The letter is short, so I’ll quote it in full (the signatures are much longer than the letter itself).
As the university marks the first anniversary of edX and HarvardX, some faculty are tremendously excited about the potential of HarvardX; others are deeply concerned about the program’s costs and consequences. We appreciate the meetings, town halls, and other arenas in which faculty have been able to discuss HarvardX. But we believe that many critical questions about the relationship of the FAS to HarvardX, and to edX, have not yet been addressed. These questions (which fall outside the remit of the two existing HarvardX faculty committees, most of whose members are not from FAS) range from faculty oversight of HarvardX to the impact online courses will have on the higher education system as a whole.
The Faculty of Arts and Sciences is directly responsible for the teaching of Harvard undergraduates and Ph.D. students. It is our responsibility to ensure that HarvardX is consistent with our commitment to our students on campus, and with our academic mission. Given the rapid pace of development of HarvardX, we believe it is essential to have a formal, sustained, and structured faculty discussion on these issues as soon as possible. We write to request that you appoint a committee of FAS ladder faculty to draft a set of ethical and educational principles that will govern FAS involvement in HarvardX, to be brought before the FAS for a vote in the coming academic year.
Note that they request FAS ladder faculty, which means tenure and tenure track faculty and specifically not adjuncts and lecturers. It is possible, however, that the requested committee of ladder faculty could choose to involve adjuncts in the process.
In Michael’s recent post on the San Jose State University open letter regarding edX, he called out the missed opportunity for faculty involvement in the future of MOOCs.
By ignoring the scholarship of teaching, the department missed an opportunity to engage the MOOC question in a different way. Rather than thinking of MOOCs as products to be bought or rejected, they could have approached them as experiments in teaching methods that can be validated, refuted, or refined through the collective efforts of a scholarly community. Researchers collaborate across university boundaries all the time. The same can be true in the scholarship of teaching. The faculty could have demanded access to the edX data and the freedom to adjust the course design. The letter authors seem deeply invested in positioning the edX course as something that is locked down from a third-party commercial vendor. But in reality, the edX course is developed by a faculty member and provided by a university-based non-profit entity. Perhaps the department felt that there wasn’t sufficient opportunity in this particular course design to make a request to have a collaboration worthwhile.

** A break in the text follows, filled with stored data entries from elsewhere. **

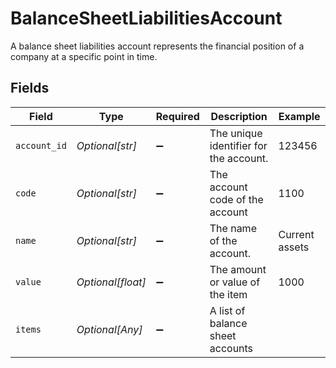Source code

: # BalanceSheetLiabilitiesAccount

A balance sheet liabilities account represents the financial position of a company at a specific point in time.


## Fields

| Field                                  | Type                                   | Required                               | Description                            | Example                                |
| -------------------------------------- | -------------------------------------- | -------------------------------------- | -------------------------------------- | -------------------------------------- |
| `account_id`                           | *Optional[str]*                        | :heavy_minus_sign:                     | The unique identifier for the account. | 123456                                 |
| `code`                                 | *Optional[str]*                        | :heavy_minus_sign:                     | The account code of the account        | 1100                                   |
| `name`                                 | *Optional[str]*                        | :heavy_minus_sign:                     | The name of the account.               | Current assets                         |
| `value`                                | *Optional[float]*                      | :heavy_minus_sign:                     | The amount or value of the item        | 1000                                   |
| `items`                                | *Optional[Any]*                        | :heavy_minus_sign:                     | A list of balance sheet accounts       |                                        |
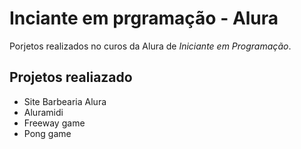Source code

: # Inciante em prgramação - Alura

Porjetos realizados no curos da Alura de *Iniciante em Programação*.

## Projetos realiazado
* Site Barbearia Alura
* Aluramidi
* Freeway game
* Pong game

But their rhetoric gives no indication that there is any room for such exploration under any circumstances, or indeed that the department has anything to learn about use of educational technology that could lead to either improved outcomes or lower costs.
The Harvard letter, in my opinion, takes this more reasoned approach of viewing MOOCs as experiments in “teaching methods that can be validated, refuted, or refined through the collective efforts of a scholarly community”. Let’s hope that media coverage of the Harvard letter keeps this balanced view in mind rather than seeing another example to pit faculty members against the big three MOOC providers.
Update (5/24): In an afternoon article Steve Kolowich at the Chronicle describes more of the motivation for faculty writing the letter as well as the prospects for the requested committee.
That letter was on the minds of Harvard’s FAS professors when they convened to discuss MOOCs at a meeting this month, said Peter J. Burgard, a professor of German at Harvard. In their letter to Dean Smith, the Harvard professors allude to “many critical questions,” as yet unanswered, about “the impact online courses will have on the higher-education system as a whole.”
But, perhaps more immediately, the professors were irked that Harvard had become so deeply involved in MOOCs before consulting with them, said Mr. Burgard. [snip]
But the 58 signatories of the letter, out of the hundreds of professors in the FAS, might not get their way. In a written statement to The Chronicle, a spokesman for the dean suggested that a new committee, consisting solely of FAS professors, was not in the cards.